Türkiye Barolar Birliği Başkanı Metin Feyzioğlu, "Kozmik Oda" soruşturmasına ilişkin, "Bu odaya girilmesi, Türkiye Cumhuriyeti'nin güvenliğini maalesef ihlal etti. Bu çok büyük bir suçtur. O soruşturmayı usulsuz başlatanlar da suçludur" dedi.
Kütahya'da bir otelde düzenlenen söyleşiye katılan Feyzioğlu, bir gazetecinin "Kozmik Oda" soruşturmasıyla ilgili sorusunu yanıtladı.
Bu odaya soruşturma için girilmediğini öne süren Feyzioğlu, şöyle konuştu:
"Bu, dünyanın en akla zarar iddiasıdır. Aşçı başı, şu, bu toplanmışlar, Bülent Arınç'a suikast girişiminde bulunacaklarmış. Neyle suikastte bulunacak, meyve bıçağıyla mı? Kimler oldukları da çıktı. Bunu vesile kılarak Bülent Arınç'a sözde suikastle ilgisi olmayan kelimelerin kozmik odada aratıldığı görüldü. Nihayetinde Genelkurmay'ın açıklamasından da anlıyoruz ki Türkiye'nin bütün savaş planları, bir yabancı devletin işgal hareketi karşısında cephe gerisinde yapılacak bütün savunma planları, yedekleri milisler gibi bunların isimleri, her şey çöpe gitti. Bu odaya girilmesi, Türkiye Cumhuriyeti'nin güvenliğini maalesef ihlal etti. Bu çok büyük bir suçtur. O soruşturmayı usulsuz başlatanlar da suçludur. O 'Kozmik Oda'ya girip o bilgileri birilerine peşkeş çekmek isteyenler de suçludur. Tabii ki mahkemede saklanması gereken birtakım el yazması belgelerin savcılığa verilmesi de yasaya aykırıdır çünkü kanun çok açık, hakim inceleyebiliyor, savcıya o yetkiyi vermiyor ama savcıya verilmiştir. Burada bir kez daha görülmüştür ki Silahlı Kuvvetlerinin harp imkan ve kabiliyetlerini doğrudan hedef alan bir operasyon yapılmıştır."
Eskişehir Baro Başkanı Öztekin ve bir avukatın yargılandığı dava
Feyzioğlu, Eskişehir Baro Başkanı Rıza Öztekin ve avukat Tuğba Aksoy'un, 2012 yılının aralık ayında 1'inci Asliye Hukuk Mahkemesi'nde görülen bir davada, hakim Mualla Dündar Uysal ile girdikleri tartışma sonrası haklarında "kamu kurumu faaliyetini cebir veya tehdit kullanarak engelleme" suçundan yargılanmalarına başlanmasına da değindi.

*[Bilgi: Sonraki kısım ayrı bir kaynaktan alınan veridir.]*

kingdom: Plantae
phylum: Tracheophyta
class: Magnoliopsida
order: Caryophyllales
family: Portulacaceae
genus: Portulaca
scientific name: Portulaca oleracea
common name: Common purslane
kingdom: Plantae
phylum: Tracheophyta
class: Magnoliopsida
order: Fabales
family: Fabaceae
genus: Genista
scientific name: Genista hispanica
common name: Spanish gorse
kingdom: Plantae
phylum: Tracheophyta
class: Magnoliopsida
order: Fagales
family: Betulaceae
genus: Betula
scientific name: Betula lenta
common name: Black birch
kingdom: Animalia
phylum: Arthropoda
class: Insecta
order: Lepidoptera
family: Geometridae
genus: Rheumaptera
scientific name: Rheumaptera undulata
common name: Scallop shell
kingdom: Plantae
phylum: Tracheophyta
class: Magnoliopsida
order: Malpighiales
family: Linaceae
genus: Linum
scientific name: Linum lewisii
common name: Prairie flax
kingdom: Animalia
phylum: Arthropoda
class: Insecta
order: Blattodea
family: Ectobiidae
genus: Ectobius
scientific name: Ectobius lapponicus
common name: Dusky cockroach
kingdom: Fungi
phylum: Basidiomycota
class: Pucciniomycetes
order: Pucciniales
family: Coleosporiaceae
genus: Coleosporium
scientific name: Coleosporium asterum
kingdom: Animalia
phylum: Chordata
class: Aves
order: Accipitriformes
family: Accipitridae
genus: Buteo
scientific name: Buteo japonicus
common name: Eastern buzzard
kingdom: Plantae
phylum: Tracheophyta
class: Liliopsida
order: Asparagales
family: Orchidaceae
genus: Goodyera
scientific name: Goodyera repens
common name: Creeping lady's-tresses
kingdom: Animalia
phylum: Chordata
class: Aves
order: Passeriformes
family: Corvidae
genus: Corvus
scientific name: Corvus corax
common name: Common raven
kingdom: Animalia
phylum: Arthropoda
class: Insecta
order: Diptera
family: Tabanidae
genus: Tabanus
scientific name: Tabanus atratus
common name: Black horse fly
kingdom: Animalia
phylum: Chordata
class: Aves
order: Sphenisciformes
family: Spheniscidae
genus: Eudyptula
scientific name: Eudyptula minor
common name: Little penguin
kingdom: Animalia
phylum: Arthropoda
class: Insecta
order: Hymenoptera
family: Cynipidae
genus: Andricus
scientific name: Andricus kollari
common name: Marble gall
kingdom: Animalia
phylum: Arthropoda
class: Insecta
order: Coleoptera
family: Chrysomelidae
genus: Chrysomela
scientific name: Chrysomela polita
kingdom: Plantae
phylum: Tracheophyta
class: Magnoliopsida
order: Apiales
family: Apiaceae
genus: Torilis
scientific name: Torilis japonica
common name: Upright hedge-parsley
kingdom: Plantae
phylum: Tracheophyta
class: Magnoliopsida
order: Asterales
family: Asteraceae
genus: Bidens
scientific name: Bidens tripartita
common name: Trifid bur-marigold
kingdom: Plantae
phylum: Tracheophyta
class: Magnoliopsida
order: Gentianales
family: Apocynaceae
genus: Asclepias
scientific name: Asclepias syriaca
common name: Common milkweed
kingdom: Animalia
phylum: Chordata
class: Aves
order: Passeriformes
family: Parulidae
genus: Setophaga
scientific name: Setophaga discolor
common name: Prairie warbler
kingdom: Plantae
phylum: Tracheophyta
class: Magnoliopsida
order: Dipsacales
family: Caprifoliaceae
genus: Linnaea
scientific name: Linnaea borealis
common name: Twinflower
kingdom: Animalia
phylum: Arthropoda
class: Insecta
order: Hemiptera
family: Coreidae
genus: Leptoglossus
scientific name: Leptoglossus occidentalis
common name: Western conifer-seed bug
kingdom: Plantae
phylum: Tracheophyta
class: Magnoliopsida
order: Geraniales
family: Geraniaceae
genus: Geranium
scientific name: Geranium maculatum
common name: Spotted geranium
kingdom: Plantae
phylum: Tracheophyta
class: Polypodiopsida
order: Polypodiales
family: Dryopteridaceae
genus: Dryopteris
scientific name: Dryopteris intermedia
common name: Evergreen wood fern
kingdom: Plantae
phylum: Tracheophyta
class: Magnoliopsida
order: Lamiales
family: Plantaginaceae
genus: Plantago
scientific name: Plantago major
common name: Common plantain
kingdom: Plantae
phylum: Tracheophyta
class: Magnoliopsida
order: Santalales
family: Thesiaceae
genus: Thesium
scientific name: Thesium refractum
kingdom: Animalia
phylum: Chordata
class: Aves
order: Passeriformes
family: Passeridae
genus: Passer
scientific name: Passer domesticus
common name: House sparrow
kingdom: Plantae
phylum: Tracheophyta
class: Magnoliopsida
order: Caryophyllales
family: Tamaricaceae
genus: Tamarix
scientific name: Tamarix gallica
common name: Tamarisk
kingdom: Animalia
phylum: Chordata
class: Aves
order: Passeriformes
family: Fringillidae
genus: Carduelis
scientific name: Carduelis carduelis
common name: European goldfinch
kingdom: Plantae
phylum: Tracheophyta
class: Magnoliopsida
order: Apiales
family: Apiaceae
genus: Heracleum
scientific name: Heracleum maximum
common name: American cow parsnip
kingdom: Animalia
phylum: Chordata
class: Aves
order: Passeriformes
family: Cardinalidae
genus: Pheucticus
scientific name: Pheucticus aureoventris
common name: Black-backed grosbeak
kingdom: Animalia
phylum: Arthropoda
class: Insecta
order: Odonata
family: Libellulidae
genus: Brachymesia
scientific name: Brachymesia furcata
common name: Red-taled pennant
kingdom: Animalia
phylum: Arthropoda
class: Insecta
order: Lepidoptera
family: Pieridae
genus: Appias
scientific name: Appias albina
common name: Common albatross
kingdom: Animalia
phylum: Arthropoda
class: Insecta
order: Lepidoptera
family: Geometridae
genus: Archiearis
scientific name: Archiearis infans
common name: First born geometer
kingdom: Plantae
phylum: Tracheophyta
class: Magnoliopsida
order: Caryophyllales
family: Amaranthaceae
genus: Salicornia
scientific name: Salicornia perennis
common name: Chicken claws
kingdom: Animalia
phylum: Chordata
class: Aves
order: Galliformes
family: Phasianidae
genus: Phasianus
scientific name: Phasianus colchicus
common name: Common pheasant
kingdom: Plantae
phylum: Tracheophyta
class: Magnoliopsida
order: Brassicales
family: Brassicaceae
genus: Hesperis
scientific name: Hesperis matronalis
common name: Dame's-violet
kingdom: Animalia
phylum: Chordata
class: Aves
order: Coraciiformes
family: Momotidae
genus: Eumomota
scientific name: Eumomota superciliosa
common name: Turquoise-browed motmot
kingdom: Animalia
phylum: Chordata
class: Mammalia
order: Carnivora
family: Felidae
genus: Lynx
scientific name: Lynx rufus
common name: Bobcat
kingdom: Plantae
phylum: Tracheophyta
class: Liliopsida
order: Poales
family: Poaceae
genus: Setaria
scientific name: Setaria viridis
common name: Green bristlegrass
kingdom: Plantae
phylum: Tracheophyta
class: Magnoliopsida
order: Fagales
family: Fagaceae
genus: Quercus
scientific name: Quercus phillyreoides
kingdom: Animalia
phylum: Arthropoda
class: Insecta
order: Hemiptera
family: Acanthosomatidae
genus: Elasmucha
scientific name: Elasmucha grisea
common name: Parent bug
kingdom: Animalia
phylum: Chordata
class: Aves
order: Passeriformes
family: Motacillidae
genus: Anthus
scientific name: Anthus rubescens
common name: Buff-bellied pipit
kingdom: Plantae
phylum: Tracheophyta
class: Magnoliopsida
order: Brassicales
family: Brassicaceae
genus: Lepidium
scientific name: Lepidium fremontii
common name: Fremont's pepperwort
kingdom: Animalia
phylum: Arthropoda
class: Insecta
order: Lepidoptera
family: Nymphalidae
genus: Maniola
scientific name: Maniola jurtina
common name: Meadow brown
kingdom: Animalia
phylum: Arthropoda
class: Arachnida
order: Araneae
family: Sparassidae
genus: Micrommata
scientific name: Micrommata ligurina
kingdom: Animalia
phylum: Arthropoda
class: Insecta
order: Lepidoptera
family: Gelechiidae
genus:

Bu davanın açılmasının doğru olmadığını savunan Feyzioğlu, şunları kaydetti:
"Olayın orada kapandığını sanıyorduk fakat orada dönemin Hakimler ve Savcılar Yüksek Kurulu (HSYK), Eskişehir Adliyesi'ni ziyaret halindeymiş. Öztekin'in duruşmasında anlaşıldı ki hakime hanım da müdahil olarak gelmiş. Bize, 'Ben aslında barışmıştım, böyle bir girişimde bulunmayacaktım, HSYK bana mutlaka ihbar et dedi' diye ifade verdi. HSYK, hakimlerin patronu veya meslek örgütü değildir. Ne demek, HSYK, hakime talimat veriyor da 'bir baro başkanını savcılığa ver, ihbar et' diye telkin ve tavsiyede bulunuyor. O dönemin HSYK'sında kim hakime o talimatı verdiyse suç işlemiştir, görevini kötüye kullanmıştır. Anayasaya aykırı davranmıştır ve suçtur. Bu olay, önceki HSYK döneminde gerçekleşti. Şu anki HSYK'nın bize yönelik veya herhangi bir yanlışını şimdiye kadar görmedik. Gördüğümüz zaman aynı kararlılıkla onlara da aynısını yaparız ama bu HSYK'nın, dönemin HSYK'sının üzerine gitmesini bekliyoruz."